Pembinaan itu juga melibatkan pihak pemerintah daerah setempat, yakni dinas pertanian dan perkebunan. Di mana, ahli-ahli dari pemerintah setempat rutin memberikan pelatihan dan penyuluhan mengenai pertanian dan perkebunan kepada napi.
Wisata perkebunan
Manfaat berkebun bagi napi juga diterangkan oleh Kepala Seksi Kegiatan Kerja Lapas Klas II A Palangkaraya, Eka Prayitno. Berdasarkan pengakuan para napi ke Eka, mereka merasakan manfaat kesehatan jiwa dan raga yang sangat baik dari berkebun.
“Bagi napi di Palangkaraya, lelah saja ketika berkebun sudah merupakan kebahagian bagi mereka. Karena, ketika mereka beristirahat mereka melihat hamparan tumbuh-tumbuhan hijau di sekelilingnya,” kata Eka yang juga ikut dalam pameran Festival Napi Berkebun.
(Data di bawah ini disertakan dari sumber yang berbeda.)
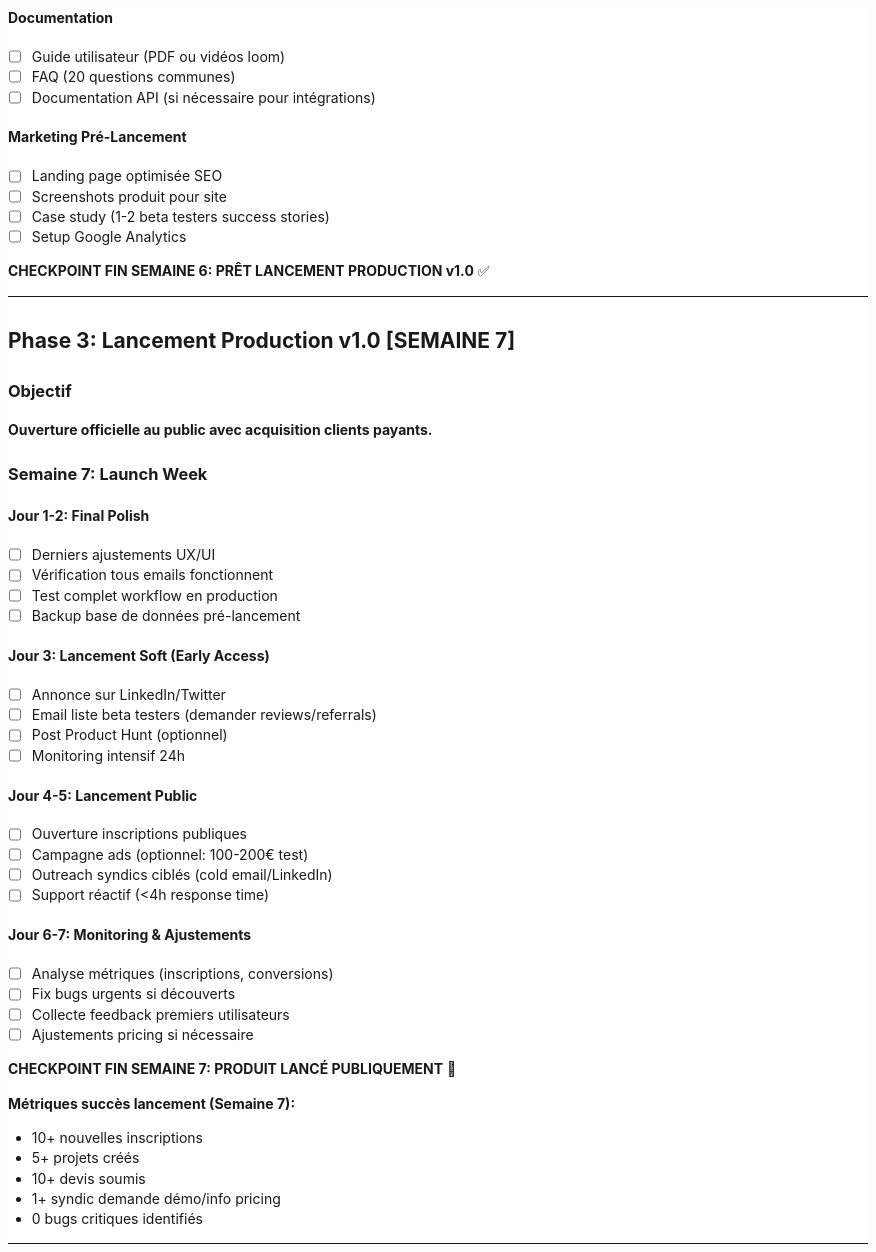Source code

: #### Documentation
- [ ] Guide utilisateur (PDF ou vidéos loom)
- [ ] FAQ (20 questions communes)
- [ ] Documentation API (si nécessaire pour intégrations)

#### Marketing Pré-Lancement
- [ ] Landing page optimisée SEO
- [ ] Screenshots produit pour site
- [ ] Case study (1-2 beta testers success stories)
- [ ] Setup Google Analytics

**CHECKPOINT FIN SEMAINE 6: PRÊT LANCEMENT PRODUCTION v1.0** ✅

---

## Phase 3: Lancement Production v1.0 [SEMAINE 7]

### Objectif
**Ouverture officielle au public avec acquisition clients payants.**

### Semaine 7: Launch Week

#### Jour 1-2: Final Polish
- [ ] Derniers ajustements UX/UI
- [ ] Vérification tous emails fonctionnent
- [ ] Test complet workflow en production
- [ ] Backup base de données pré-lancement

#### Jour 3: Lancement Soft (Early Access)
- [ ] Annonce sur LinkedIn/Twitter
- [ ] Email liste beta testers (demander reviews/referrals)
- [ ] Post Product Hunt (optionnel)
- [ ] Monitoring intensif 24h

#### Jour 4-5: Lancement Public
- [ ] Ouverture inscriptions publiques
- [ ] Campagne ads (optionnel: 100-200€ test)
- [ ] Outreach syndics ciblés (cold email/LinkedIn)
- [ ] Support réactif (<4h response time)

#### Jour 6-7: Monitoring & Ajustements
- [ ] Analyse métriques (inscriptions, conversions)
- [ ] Fix bugs urgents si découverts
- [ ] Collecte feedback premiers utilisateurs
- [ ] Ajustements pricing si nécessaire

**CHECKPOINT FIN SEMAINE 7: PRODUIT LANCÉ PUBLIQUEMENT** 🚀

**Métriques succès lancement (Semaine 7):**
- 10+ nouvelles inscriptions
- 5+ projets créés
- 10+ devis soumis
- 1+ syndic demande démo/info pricing
- 0 bugs critiques identifiés

---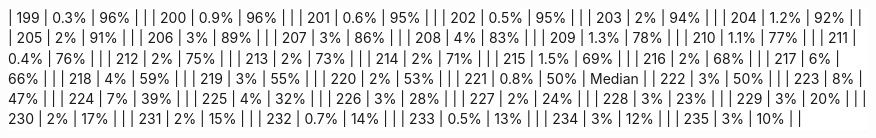 | 199 | 0.3% | 96% |  |
| 200 | 0.9% | 96% |  |
| 201 | 0.6% | 95% |  |
| 202 | 0.5% | 95% |  |
| 203 | 2% | 94% |  |
| 204 | 1.2% | 92% |  |
| 205 | 2% | 91% |  |
| 206 | 3% | 89% |  |
| 207 | 3% | 86% |  |
| 208 | 4% | 83% |  |
| 209 | 1.3% | 78% |  |
| 210 | 1.1% | 77% |  |
| 211 | 0.4% | 76% |  |
| 212 | 2% | 75% |  |
| 213 | 2% | 73% |  |
| 214 | 2% | 71% |  |
| 215 | 1.5% | 69% |  |
| 216 | 2% | 68% |  |
| 217 | 6% | 66% |  |
| 218 | 4% | 59% |  |
| 219 | 3% | 55% |  |
| 220 | 2% | 53% |  |
| 221 | 0.8% | 50% | Median |
| 222 | 3% | 50% |  |
| 223 | 8% | 47% |  |
| 224 | 7% | 39% |  |
| 225 | 4% | 32% |  |
| 226 | 3% | 28% |  |
| 227 | 2% | 24% |  |
| 228 | 3% | 23% |  |
| 229 | 3% | 20% |  |
| 230 | 2% | 17% |  |
| 231 | 2% | 15% |  |
| 232 | 0.7% | 14% |  |
| 233 | 0.5% | 13% |  |
| 234 | 3% | 12% |  |
| 235 | 3% | 10% |  |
Para napi bisa merasakan sinar matahari pagi dan tubuhnya juga bergerak. Sehingga, tingkat beban mereka di dalam Lapas jauh berkurang.
Tidak hanya bagi napi, warga sekitar juga merasakan manfaatnya. Warga bisa melihat lahan seluas 2 hektare milik Lapas Klas II A Palangkaraya yang dipenuhi berbagai tumbuh-tumbuhan. “Jadi ini semacam wisata perkebunan bagi warga sekitar,” kata Eka.
Warga juga melihat aktivitas napi yang berkebun. Sehingga, tanpa perlu mempromosikan, warga bisa mengerti bahwa fungsi dari Lapas adalah membina napi untuk bermasyarakat dan membekali mereka dengan berbagai keterampilan yang bermanfaat.
“Jadi ini napi berkebun ini bisa membangun image positif bagi penghuni Lapas yang selama ini diidentikan dengan kekerasan dan berisi orang-orang kriminal,” kata Eka.